Table 4: Comparison of QLB to a theoretical control group. View Table 4
This is due to the QLB eliminating pain, one of the leading causes of overnight admissions. If we were to look at only 1 st day cases, where 69.5% of patients were discharged on the same day [23], we would still have significantly better same day discharge rates (98% vs. 69.5%) with QLB (P < 0.0001; Table 4). Other factors can also play a role in preventing same day discharges, i.e., late finishing times. When we looked at Abaza, et al., their 2 nd cases ended on average at 1:00 pm with 57% staying overnight and their 3 rd cases ended at 4:00 pm with over 97% stayed overnight. Our group of 2 nd cases ended on average at 5:30 pm for our control group and at 6:00 pm for the QLB group (Table 3). Even if we combined their data for all non-1 st cases, 70% of their cases stayed overnight. Even using the combined data with a 70% overnight stay, in our QLB group only 43% stayed overnight despite having even later finishing times. Although same day discharge may be regarded as an option regardless of QLB, many patients may stay in the hospital due to their pain scores or surgeon uncertainty [23]. By offering QLB, these factors can be eliminated therefore decreasing patients’ pain, and creating RALP into an outpatient procedure.

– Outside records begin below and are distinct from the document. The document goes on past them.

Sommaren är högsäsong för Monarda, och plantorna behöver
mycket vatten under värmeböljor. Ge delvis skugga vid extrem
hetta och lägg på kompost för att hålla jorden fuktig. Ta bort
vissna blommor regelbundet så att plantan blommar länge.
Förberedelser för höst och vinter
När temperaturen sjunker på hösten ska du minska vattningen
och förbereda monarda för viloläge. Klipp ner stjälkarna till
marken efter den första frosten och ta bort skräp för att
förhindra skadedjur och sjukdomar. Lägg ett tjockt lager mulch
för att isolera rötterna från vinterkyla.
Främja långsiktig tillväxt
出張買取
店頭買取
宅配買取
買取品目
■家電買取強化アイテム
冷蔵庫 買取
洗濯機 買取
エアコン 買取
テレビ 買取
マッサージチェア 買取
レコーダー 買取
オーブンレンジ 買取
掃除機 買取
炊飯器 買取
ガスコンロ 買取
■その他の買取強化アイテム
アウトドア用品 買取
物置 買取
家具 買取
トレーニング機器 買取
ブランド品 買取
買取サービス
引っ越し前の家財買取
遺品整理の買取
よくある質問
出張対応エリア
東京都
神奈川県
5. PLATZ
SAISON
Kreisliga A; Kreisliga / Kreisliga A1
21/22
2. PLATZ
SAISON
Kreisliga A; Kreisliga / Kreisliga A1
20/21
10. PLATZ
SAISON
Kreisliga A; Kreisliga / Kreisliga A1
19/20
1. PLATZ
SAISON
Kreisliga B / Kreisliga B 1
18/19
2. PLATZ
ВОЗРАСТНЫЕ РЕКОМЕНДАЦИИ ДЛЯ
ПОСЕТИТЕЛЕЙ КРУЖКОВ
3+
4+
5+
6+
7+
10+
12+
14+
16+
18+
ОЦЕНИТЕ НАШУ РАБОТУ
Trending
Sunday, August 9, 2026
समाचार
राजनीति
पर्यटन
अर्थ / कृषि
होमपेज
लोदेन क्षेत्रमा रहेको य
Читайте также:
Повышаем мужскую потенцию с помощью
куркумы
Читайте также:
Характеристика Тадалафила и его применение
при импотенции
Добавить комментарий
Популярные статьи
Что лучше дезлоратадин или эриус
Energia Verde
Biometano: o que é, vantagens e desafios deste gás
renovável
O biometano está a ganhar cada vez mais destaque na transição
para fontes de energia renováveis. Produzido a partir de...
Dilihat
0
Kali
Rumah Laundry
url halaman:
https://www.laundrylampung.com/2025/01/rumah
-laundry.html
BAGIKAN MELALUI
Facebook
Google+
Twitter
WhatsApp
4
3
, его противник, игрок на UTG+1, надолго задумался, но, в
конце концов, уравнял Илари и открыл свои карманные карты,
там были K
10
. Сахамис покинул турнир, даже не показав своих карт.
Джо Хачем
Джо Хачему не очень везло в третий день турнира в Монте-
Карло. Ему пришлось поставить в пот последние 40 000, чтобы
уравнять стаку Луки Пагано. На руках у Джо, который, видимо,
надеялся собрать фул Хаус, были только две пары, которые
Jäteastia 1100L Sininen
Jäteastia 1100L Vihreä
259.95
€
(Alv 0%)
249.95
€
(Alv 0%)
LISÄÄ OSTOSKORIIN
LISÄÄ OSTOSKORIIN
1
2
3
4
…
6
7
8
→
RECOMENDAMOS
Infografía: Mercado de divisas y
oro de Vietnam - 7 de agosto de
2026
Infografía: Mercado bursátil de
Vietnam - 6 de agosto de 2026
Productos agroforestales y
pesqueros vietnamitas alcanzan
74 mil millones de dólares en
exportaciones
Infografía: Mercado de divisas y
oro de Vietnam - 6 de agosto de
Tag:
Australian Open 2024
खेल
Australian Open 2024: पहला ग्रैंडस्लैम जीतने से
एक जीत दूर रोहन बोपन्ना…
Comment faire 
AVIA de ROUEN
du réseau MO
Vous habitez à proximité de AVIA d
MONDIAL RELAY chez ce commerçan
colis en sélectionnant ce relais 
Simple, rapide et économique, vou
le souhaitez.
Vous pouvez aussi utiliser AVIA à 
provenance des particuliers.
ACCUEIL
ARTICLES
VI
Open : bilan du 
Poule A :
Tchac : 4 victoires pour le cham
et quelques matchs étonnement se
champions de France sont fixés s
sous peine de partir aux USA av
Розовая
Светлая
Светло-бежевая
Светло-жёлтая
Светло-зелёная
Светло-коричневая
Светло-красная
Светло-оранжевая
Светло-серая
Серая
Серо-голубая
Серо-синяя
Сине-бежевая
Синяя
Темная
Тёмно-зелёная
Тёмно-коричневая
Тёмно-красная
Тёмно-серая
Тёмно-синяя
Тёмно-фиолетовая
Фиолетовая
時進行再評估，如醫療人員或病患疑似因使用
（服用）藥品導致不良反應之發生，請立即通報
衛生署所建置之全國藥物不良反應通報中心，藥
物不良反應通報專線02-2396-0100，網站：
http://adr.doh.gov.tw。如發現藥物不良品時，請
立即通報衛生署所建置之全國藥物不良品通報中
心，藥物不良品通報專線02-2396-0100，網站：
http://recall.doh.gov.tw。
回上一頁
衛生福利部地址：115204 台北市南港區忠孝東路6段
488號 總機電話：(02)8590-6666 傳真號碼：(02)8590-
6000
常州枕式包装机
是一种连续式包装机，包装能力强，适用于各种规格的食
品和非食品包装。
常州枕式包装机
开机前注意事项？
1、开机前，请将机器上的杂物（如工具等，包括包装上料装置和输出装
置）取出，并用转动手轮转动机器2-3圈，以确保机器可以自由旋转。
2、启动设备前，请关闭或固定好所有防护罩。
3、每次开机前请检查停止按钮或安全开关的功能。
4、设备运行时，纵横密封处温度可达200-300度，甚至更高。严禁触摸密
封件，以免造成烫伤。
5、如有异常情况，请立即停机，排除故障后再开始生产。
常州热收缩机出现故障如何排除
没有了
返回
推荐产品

We respectfully disagree with practitioners from Europe that one of the main motivations for same day discharge is to save money [12]. In regard to a socialized system of medicine, increasing the length of stay still incurs charges. Although it may not be reflected within patient medical bills, somebody has to pay for the use of the hospital facilities. Furthermore, besides facility charges, keeping a patient overnight has the potential to delay another patient’s surgery due to lack of occupational area within the hospital and increased of length of stay has been associated with a higher odds ratio of mortality [33].
Although this is a retrospective study, the data certainly suggests that QLB provides significant pain control after a RALP. Furthermore, this might result in a shorter length of stay, decreasing hospital cost, and hospital associated morbidity and mortality.